### Texto de leitura
Último poste da série de 20 de Fevereiro de 2015 > Guiné 63/74 - P14276: Notas de leitura (683): “De Passo Trocado ASP”, por Carlos Vale Ferraz, Bertrand Editora, Fevereiro de 1985 (Mário Beja Santos)

2 comentários:

antonio graça de abreu disse...


A Guiné de que Zurara fala, eram todas as terras africanas recém descobertas para além do Bojador (Mauritânia, etc). Não se pode falar de Guiné-Bissau ou de Guiné Portuguesa porque em 1450 nada disso existia.
Mas é verdade que, para o bem o para o mal (tudo relativo!)andávamos a desbravar um continente desconhecido. Com as consequências que conhecemos e fazem parte de nós. Quinhentos anos depois levámos com uma guerra
no corpo, no coração, por causa dos Zuraras (e outros!) neste fantasmagórico e universal sortilégio de sermos portugueses.
######
### Extratos de dados
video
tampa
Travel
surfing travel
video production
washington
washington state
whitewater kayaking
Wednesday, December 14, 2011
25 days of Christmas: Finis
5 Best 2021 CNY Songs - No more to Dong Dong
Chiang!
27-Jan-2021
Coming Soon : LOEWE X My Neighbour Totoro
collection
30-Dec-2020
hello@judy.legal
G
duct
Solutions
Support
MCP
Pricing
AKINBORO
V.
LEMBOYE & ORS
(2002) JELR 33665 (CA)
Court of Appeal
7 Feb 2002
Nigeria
######
### Extratos de dados
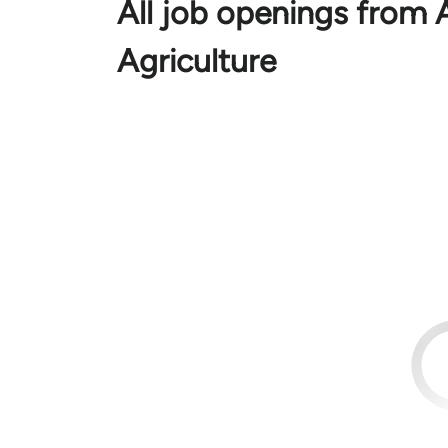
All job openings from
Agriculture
######
### Extratos de dados
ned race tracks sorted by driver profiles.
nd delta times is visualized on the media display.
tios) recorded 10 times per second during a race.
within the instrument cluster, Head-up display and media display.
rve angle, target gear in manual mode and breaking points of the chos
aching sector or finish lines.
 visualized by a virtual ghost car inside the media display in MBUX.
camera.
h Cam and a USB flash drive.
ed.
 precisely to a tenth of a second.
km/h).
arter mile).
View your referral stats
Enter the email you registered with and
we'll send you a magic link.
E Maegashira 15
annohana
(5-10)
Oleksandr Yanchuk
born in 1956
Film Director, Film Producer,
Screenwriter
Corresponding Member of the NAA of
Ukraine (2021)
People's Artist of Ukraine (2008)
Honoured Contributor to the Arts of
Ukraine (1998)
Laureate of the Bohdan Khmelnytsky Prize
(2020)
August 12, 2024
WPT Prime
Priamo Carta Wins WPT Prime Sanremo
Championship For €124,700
######
* _Tarefa escrita 1_: No texto de leitura, em que ano ainda não existiam a Guiné-Bissau nem a Guiné Portuguesa?
* _Tarefa escrita 2_: Reproduza do texto de leitura o trecho que começa em "A Guiné de que" e termina em "de sermos portugueses.".

* _Espaço de resposta 1_: Em 1450.

* _Espaço de resposta 2_:
A Guiné de que Zurara fala, eram todas as terras africanas recém descobertas para além do Bojador (Mauritânia, etc). Não se pode falar de Guiné-Bissau ou de Guiné Portuguesa porque em 1450 nada disso existia.
Mas é verdade que, para o bem o para o mal (tudo relativo!)andávamos a desbravar um continente desconhecido. Com as consequências que conhecemos e fazem parte de nós. Quinhentos anos depois levámos com uma guerra
no corpo, no coração, por causa dos Zuraras (e outros!) neste fantasmagórico e universal sortilégio de sermos portugueses.